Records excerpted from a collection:

[Start of section]

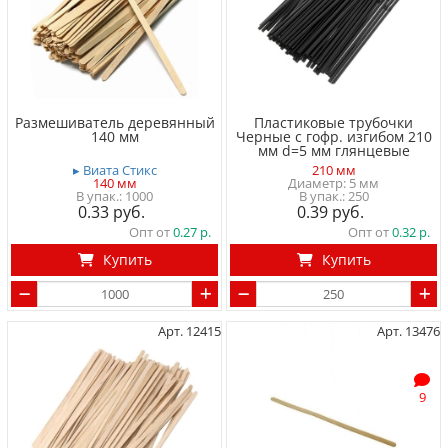
Размешиватель деревянный
Пластиковые трубочки
140 мм
Черные с гофр. изгибом 210
мм d=5 мм глянцевые
▸ Виата Стикс
210 мм
140 мм
Диаметр: 5 мм
1000
250
0.33
0.39
Опт от
0.27
Опт от
0.32
Купить
Купить
Арт. 12415
Арт. 13476
9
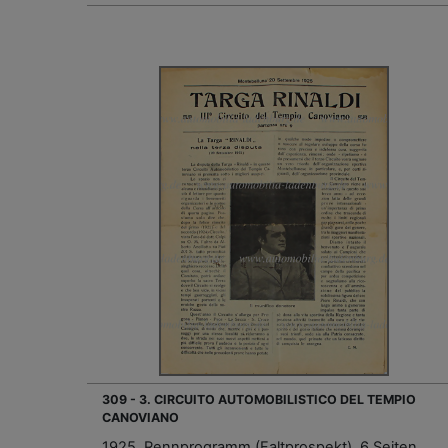
309 - 3. CIRCUITO AUTOMOBILISTICO DEL TEMPIO
CANOVIANO
1925, Rennprogramm (Faltprospekt), 6 Seiten,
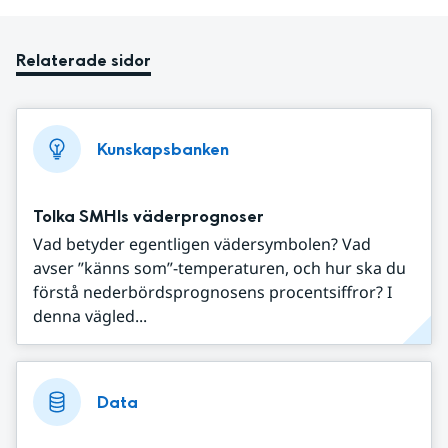
Relaterade sidor
Kunskapsbanken
Tolka SMHIs väderprognoser
Vad betyder egentligen vädersymbolen? Vad
avser ”känns som”-temperaturen, och hur ska du
förstå nederbördsprognosens procentsiffror? I
denna vägled...
Data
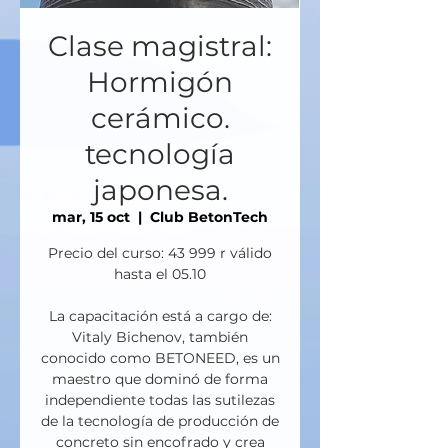
Clase magistral:
Hormigón
cerámico.
tecnología
japonesa.
mar, 15 oct
  |  
Club BetonTech
Precio del curso: 43 999 r válido
hasta el 05.10
La capacitación está a cargo de:
Vitaly Bichenov, también
conocido como BETONEED, es un
maestro que dominó de forma
independiente todas las sutilezas
de la tecnología de producción de
concreto sin encofrado y crea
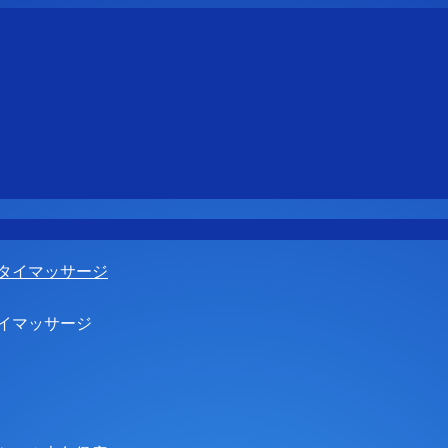
タイマッサージ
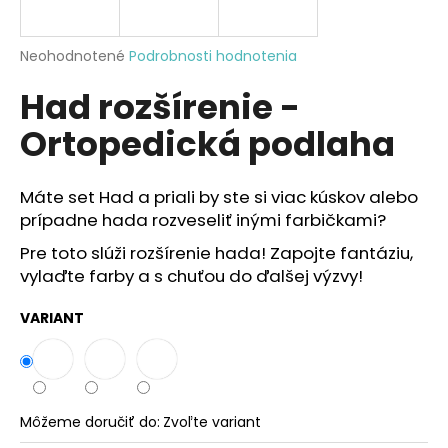
á
j
Priemerné
Neohodnotené
Podrobnosti hodnotenia
s
hodnotenie
Had rozšírenie -
produktu
ť
je
?
Ortopedická podlaha
0,0
z
5
hviezdičiek.
Máte set Had a priali by ste si viac kúskov alebo
prípadne hada rozveseliť inými farbičkami?
HĽADAŤ
Pre toto slúži rozšírenie hada!
Zapojte fantáziu,
vylaďte farby a s chuťou do ďalšej výzvy!
O
VARIANT
d
p
o
r
Môžeme doručiť do:
Zvoľte variant
ú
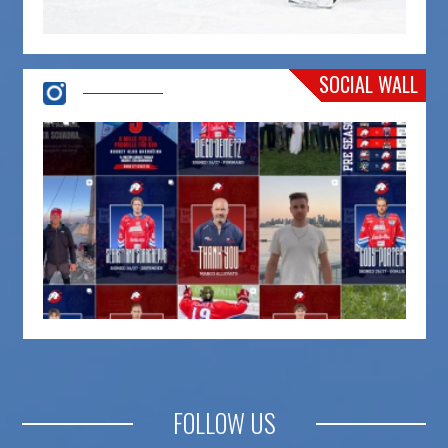
SOCIAL WALL
FOLLOW US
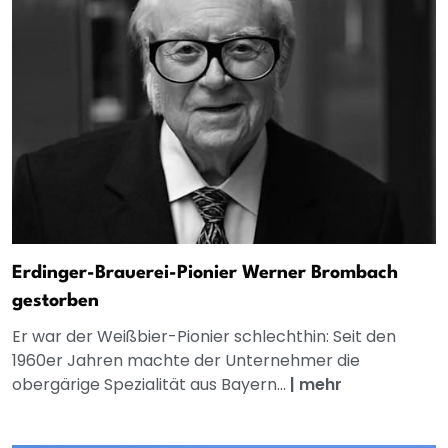
Erdinger-Brauerei-Pionier Werner Brombach
gestorben
Er war der Weißbier-Pionier schlechthin: Seit den
1960er Jahren machte der Unternehmer die
obergärige Spezialität aus Bayern...
|
mehr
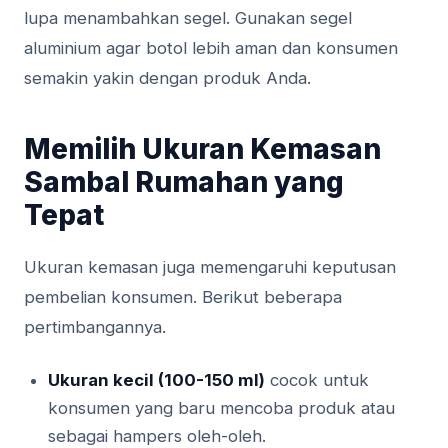
lupa menambahkan segel. Gunakan segel
aluminium agar botol lebih aman dan konsumen
semakin yakin dengan produk Anda.
Memilih Ukuran Kemasan
Sambal Rumahan yang
Tepat
Ukuran kemasan juga memengaruhi keputusan
pembelian konsumen. Berikut beberapa
pertimbangannya.
Ukuran kecil (100-150 ml)
cocok untuk
konsumen yang baru mencoba produk atau
sebagai hampers oleh-oleh.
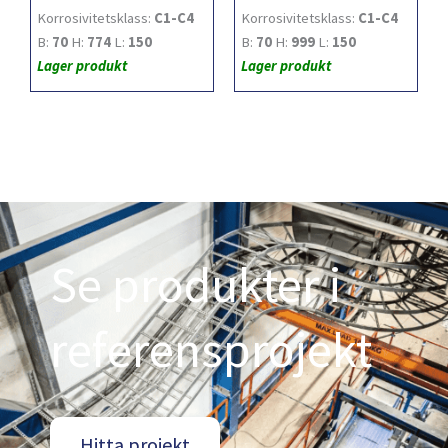
Korrosivitetsklass:
C1-C4
Korrosivitetsklass:
C1-C4
B:
70
H:
774
L:
150
B:
70
H:
999
L:
150
Lager produkt
Lager produkt
Se produkter i
referensprojekt
Hitta projekt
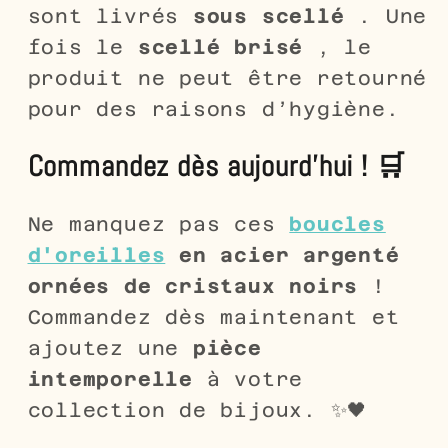
sont livrés
sous scellé
. Une
fois le
scellé brisé
, le
produit ne peut être retourné
pour des raisons d’hygiène.
Commandez dès aujourd'hui ! 🛒
Ne manquez pas ces
boucles
d'oreilles
en acier argenté
ornées de cristaux noirs
!
Commandez dès maintenant et
ajoutez une
pièce
intemporelle
à votre
collection de bijoux. ✨🖤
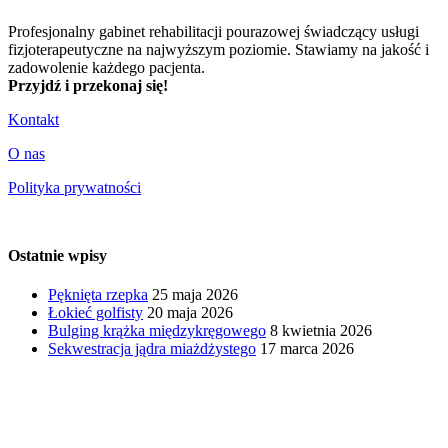
Profesjonalny gabinet rehabilitacji pourazowej świadczący usługi
fizjoterapeutyczne na najwyższym poziomie. Stawiamy na jakość i
zadowolenie każdego pacjenta.
Przyjdź i przekonaj się!
Kontakt
O nas
Polityka prywatności
Ostatnie wpisy
Pęknięta rzepka
25 maja 2026
Łokieć golfisty
20 maja 2026
Bulging krążka międzykręgowego
8 kwietnia 2026
Sekwestracja jądra miażdżystego
17 marca 2026
Centrum Fizjoterapeuty - fizjoterapia i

[End of section]

Aim of the exercise:
Output the part of the lines that opens with the line containing "Erdinger-Brauerei-Pionier Werner Brombach" and closes with the line containing "Hitta projekt", both ends included, as a JSON list of strings with one string per line and blank lines omitted. Leave the pictures out of the answer.

Your response:
[
  "Erdinger-Brauerei-Pionier Werner Brombach",
  "gestorben",
  "Er war der Weißbier-Pionier schlechthin: Seit den",
  "1960er Jahren machte der Unternehmer die",
  "obergärige Spezialität aus Bayern...",
  "|",
  "mehr",
  "lupa menambahkan segel. Gunakan segel",
  "aluminium agar botol lebih aman dan konsumen",
  "semakin yakin dengan produk Anda.",
  "Memilih Ukuran Kemasan",
  "Sambal Rumahan yang",
  "Tepat",
  "Ukuran kemasan juga memengaruhi keputusan",
  "pembelian konsumen. Berikut beberapa",
  "pertimbangannya.",
  "Ukuran kecil (100-150 ml)",
  "cocok untuk",
  "konsumen yang baru mencoba produk atau",
  "sebagai hampers oleh-oleh.",
  "Korrosivitetsklass:",
  "C1-C4",
  "Korrosivitetsklass:",
  "C1-C4",
  "B:",
  "70",
  "H:",
  "774",
  "L:",
  "150",
  "B:",
  "70",
  "H:",
  "999",
  "L:",
  "150",
  "Lager produkt",
  "Lager produkt",
  "Se produkter i",
  "referensprojekt",
  "Hitta projekt"
]